Problem description. Return exactly the lines that run from the one with "output [31:0] WB_res;" to the last line of the entries below, both included, and nothing else.

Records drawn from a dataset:

···

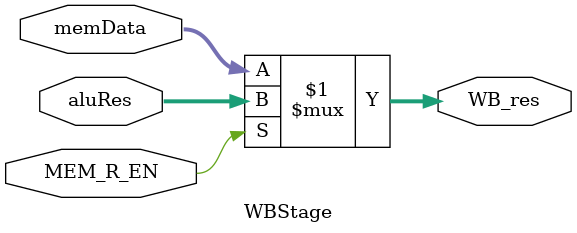
<source format=v>


module WBStage (MEM_R_EN, memData, aluRes, WB_res);
  input MEM_R_EN;
  input [31:0] memData, aluRes;
  output [31:0] WB_res;

  assign WB_res = (MEM_R_EN) ? aluRes : memData;
endmodule // WBStage
</source>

···

Written response.
  output [31:0] WB_res;

  assign WB_res = (MEM_R_EN) ? aluRes : memData;
endmodule // WBStage
</source>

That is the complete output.